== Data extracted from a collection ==
----------------------------------------

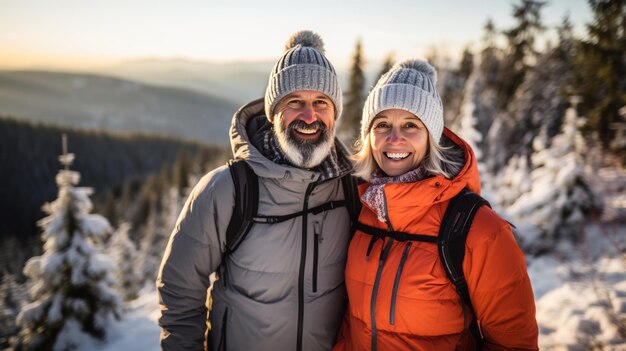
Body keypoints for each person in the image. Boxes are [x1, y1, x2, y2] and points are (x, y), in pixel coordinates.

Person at [157, 30, 354, 351]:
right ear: (272, 112)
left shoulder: (351, 188)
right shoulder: (228, 189)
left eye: (321, 103)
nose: (309, 116)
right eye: (294, 102)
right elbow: (180, 289)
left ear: (335, 114)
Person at [333, 59, 539, 350]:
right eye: (382, 124)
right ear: (369, 137)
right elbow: (350, 323)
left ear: (432, 137)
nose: (394, 138)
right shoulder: (362, 210)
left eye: (410, 125)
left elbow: (514, 344)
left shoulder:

----------------------------------------

== Exercise description ==
In the entries, find the line containing "right eye: (382, 124)" and output it and all remaining lines exactly.

== Output for this exercise ==
right eye: (382, 124)
right ear: (369, 137)
right elbow: (350, 323)
left ear: (432, 137)
nose: (394, 138)
right shoulder: (362, 210)
left eye: (410, 125)
left elbow: (514, 344)
left shoulder:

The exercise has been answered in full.